START SUPPLIED RECORDS

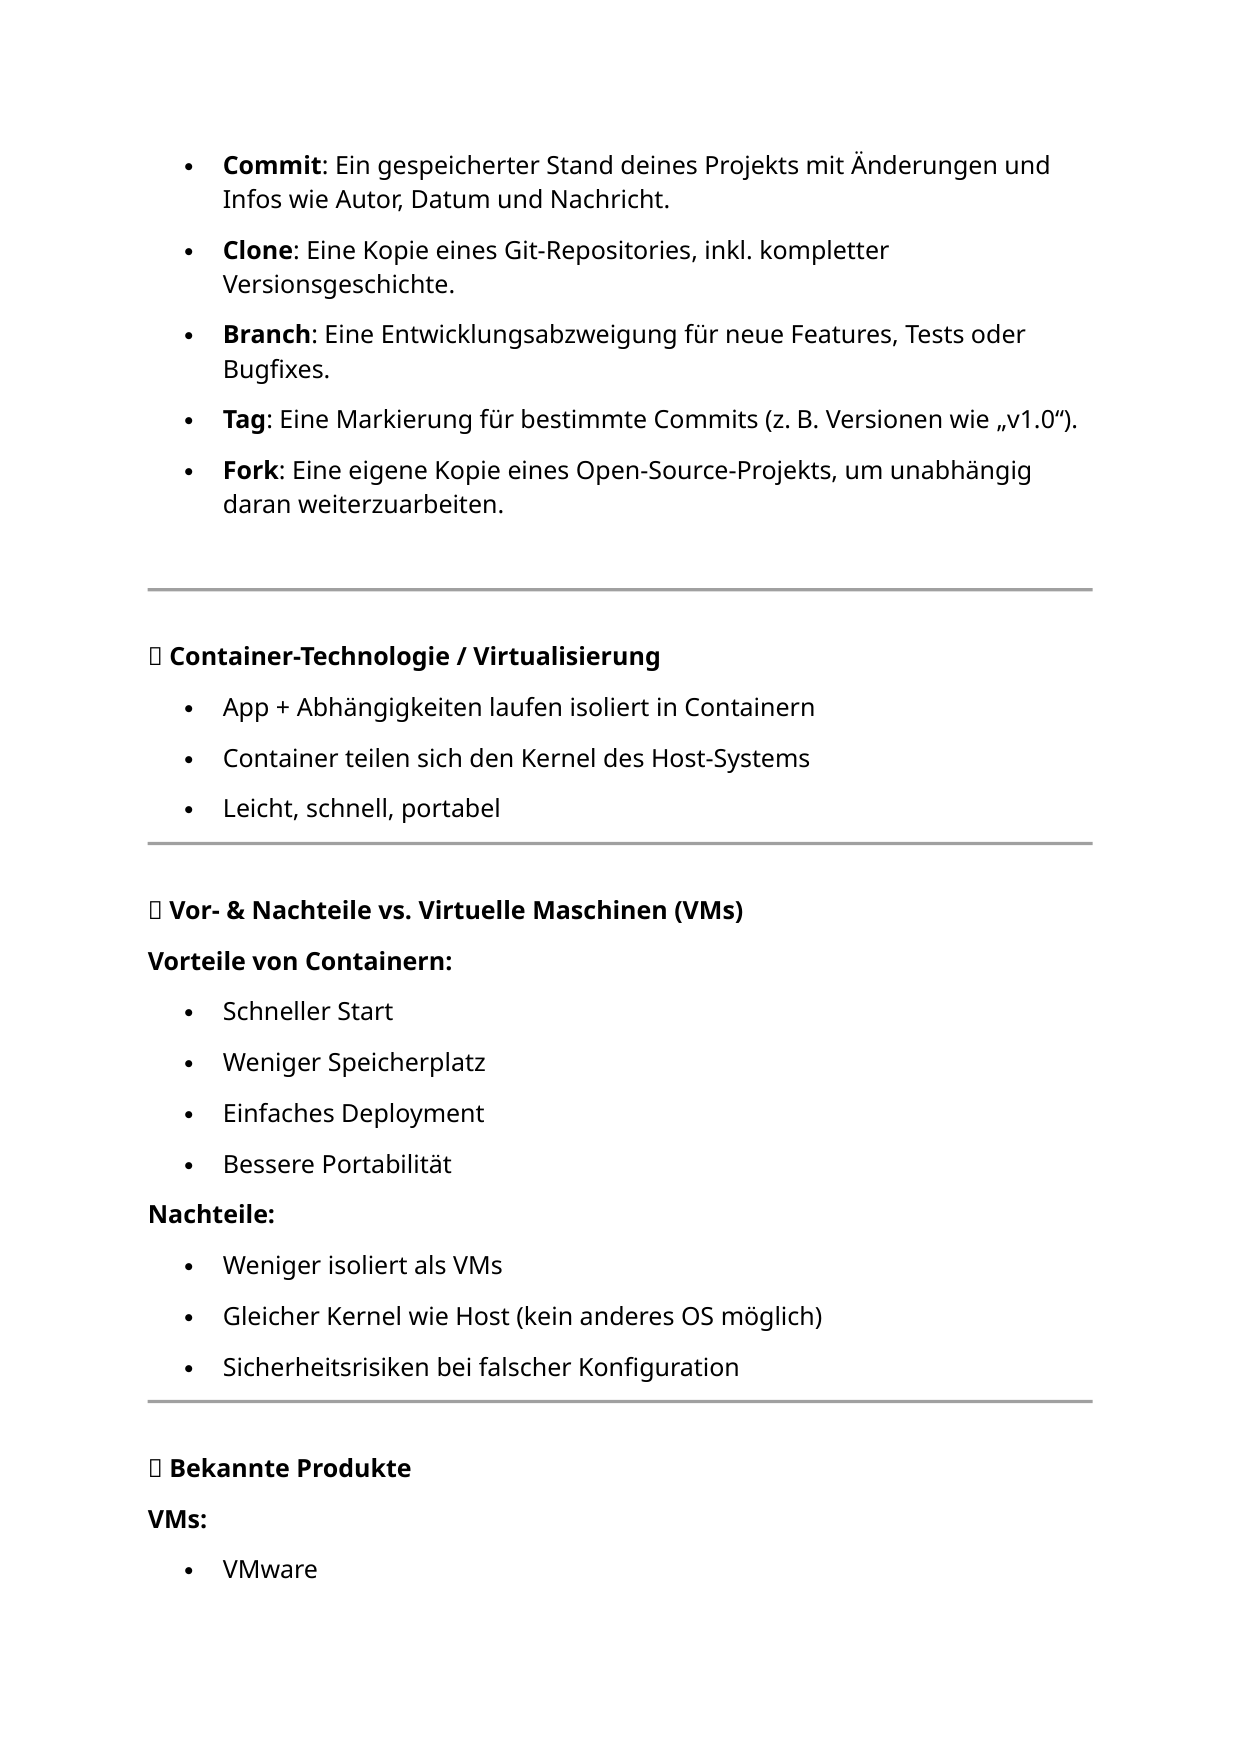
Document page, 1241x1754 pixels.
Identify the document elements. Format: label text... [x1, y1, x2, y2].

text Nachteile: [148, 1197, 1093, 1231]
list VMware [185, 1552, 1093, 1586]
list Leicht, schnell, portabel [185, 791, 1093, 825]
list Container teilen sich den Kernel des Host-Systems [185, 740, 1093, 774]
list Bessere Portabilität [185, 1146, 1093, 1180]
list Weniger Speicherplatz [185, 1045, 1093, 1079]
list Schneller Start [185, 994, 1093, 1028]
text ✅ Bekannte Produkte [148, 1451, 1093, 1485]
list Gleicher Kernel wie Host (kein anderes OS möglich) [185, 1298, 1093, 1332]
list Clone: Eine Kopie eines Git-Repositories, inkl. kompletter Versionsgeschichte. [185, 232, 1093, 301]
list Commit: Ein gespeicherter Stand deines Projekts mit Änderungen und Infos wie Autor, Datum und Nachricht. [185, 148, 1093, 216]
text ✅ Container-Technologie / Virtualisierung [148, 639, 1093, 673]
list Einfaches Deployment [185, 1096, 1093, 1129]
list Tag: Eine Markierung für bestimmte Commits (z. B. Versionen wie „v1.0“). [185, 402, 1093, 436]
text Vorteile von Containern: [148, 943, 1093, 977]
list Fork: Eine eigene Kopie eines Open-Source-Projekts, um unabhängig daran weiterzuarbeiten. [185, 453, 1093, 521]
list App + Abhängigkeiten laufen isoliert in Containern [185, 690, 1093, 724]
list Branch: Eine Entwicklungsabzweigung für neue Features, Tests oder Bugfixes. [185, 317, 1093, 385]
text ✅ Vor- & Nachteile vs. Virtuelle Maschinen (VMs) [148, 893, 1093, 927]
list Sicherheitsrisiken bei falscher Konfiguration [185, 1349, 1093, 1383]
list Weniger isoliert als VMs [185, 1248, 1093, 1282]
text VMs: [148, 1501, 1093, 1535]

END SUPPLIED RECORDS
START SUPPLIED RECORDS

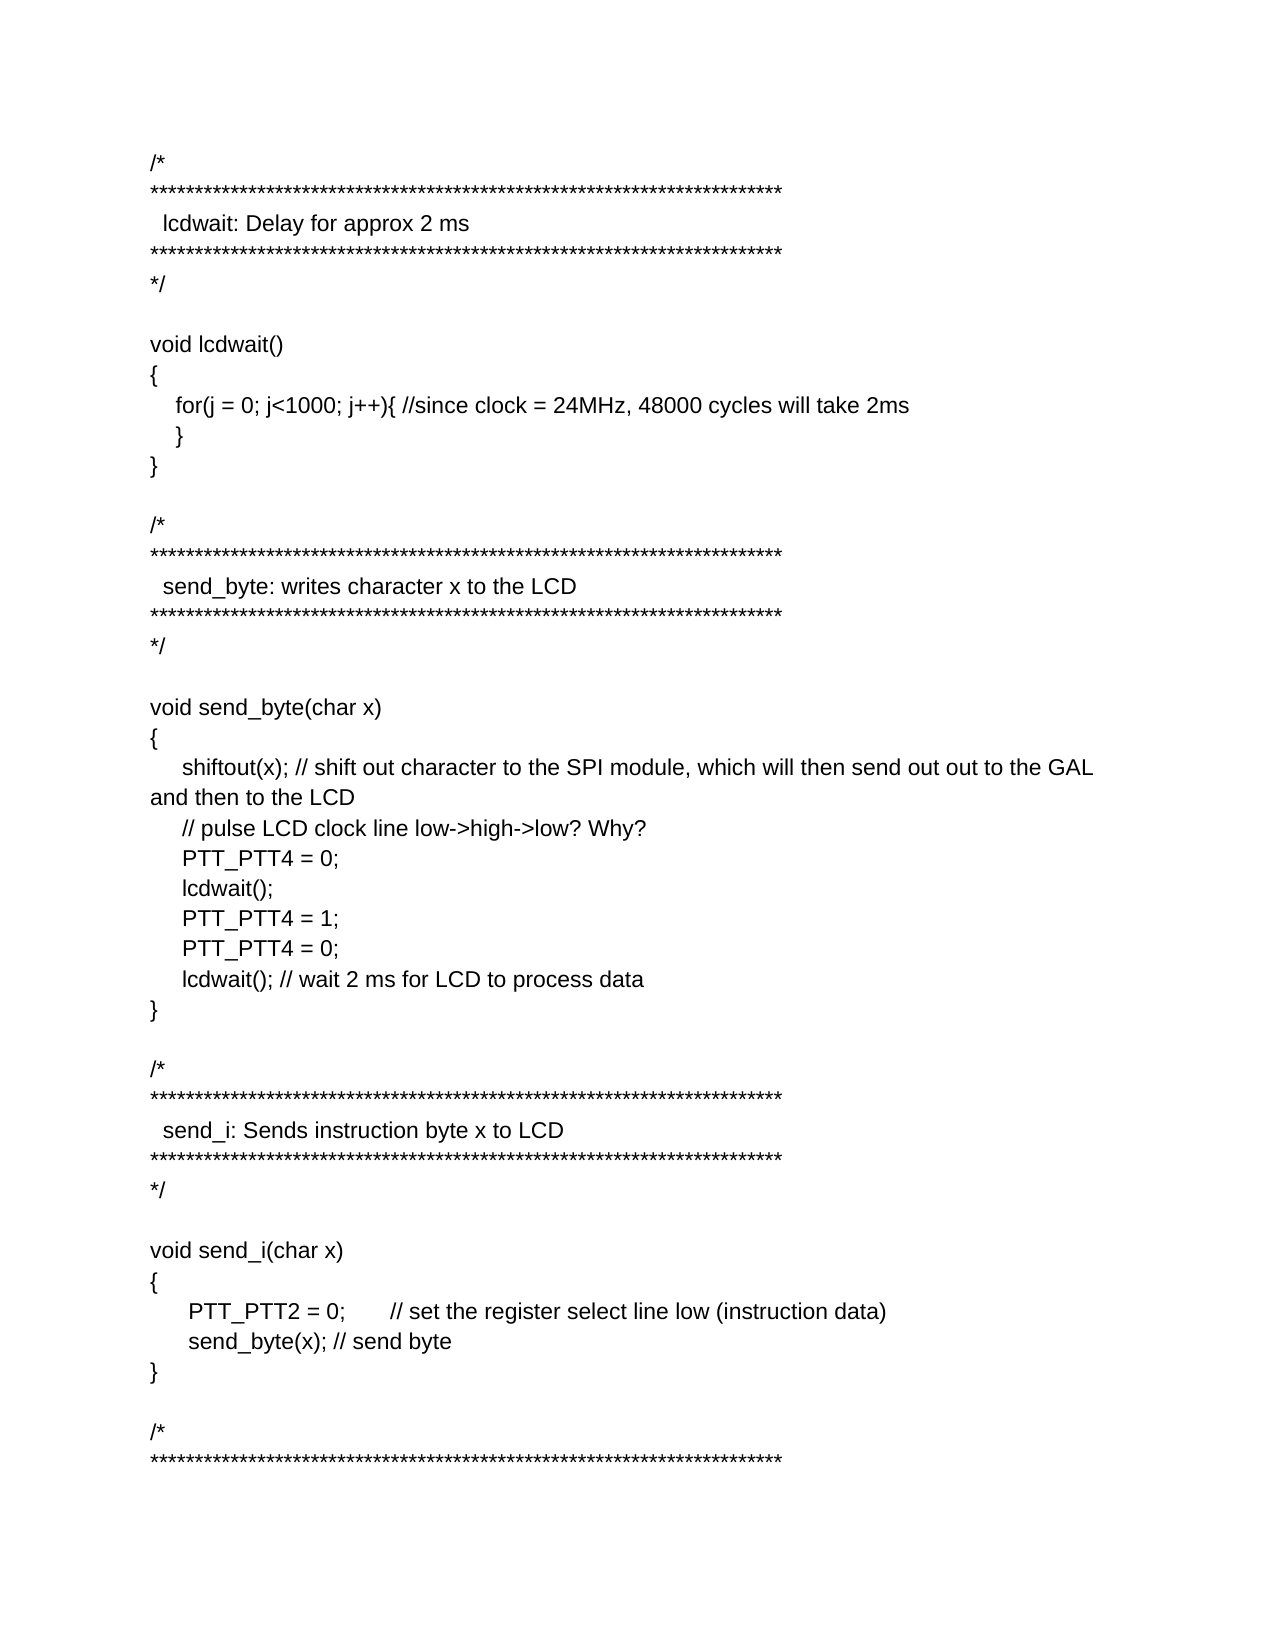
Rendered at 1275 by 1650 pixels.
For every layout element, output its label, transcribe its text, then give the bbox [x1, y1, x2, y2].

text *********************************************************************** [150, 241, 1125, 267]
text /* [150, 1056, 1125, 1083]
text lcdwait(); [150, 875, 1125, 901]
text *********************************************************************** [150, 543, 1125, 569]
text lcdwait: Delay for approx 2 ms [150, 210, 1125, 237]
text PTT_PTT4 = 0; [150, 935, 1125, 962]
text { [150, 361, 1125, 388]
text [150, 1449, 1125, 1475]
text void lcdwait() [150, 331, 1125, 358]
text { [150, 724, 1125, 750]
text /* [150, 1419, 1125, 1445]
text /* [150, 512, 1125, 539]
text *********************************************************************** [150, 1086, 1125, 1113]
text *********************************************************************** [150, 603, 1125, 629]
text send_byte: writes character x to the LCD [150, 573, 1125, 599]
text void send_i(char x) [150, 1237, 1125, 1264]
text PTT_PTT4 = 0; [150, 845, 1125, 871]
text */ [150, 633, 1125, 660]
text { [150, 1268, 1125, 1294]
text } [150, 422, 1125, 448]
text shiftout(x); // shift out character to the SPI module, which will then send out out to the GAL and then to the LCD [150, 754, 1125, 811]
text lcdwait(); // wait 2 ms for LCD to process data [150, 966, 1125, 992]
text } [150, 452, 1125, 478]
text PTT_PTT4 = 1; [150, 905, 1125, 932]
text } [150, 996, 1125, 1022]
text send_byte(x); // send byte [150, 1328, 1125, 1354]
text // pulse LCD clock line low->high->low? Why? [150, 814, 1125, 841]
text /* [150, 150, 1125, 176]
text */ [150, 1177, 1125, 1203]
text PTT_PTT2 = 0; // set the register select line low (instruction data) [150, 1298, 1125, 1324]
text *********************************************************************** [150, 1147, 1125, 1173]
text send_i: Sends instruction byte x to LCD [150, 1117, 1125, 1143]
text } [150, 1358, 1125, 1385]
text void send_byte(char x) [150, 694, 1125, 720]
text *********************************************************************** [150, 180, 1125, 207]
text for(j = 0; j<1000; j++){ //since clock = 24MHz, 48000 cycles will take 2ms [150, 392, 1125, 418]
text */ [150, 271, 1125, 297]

END SUPPLIED RECORDS

### ASSIGNED TASK
How many lines in the entries contain the string "Nachteile"? Answer with the number only.

### REPLY
2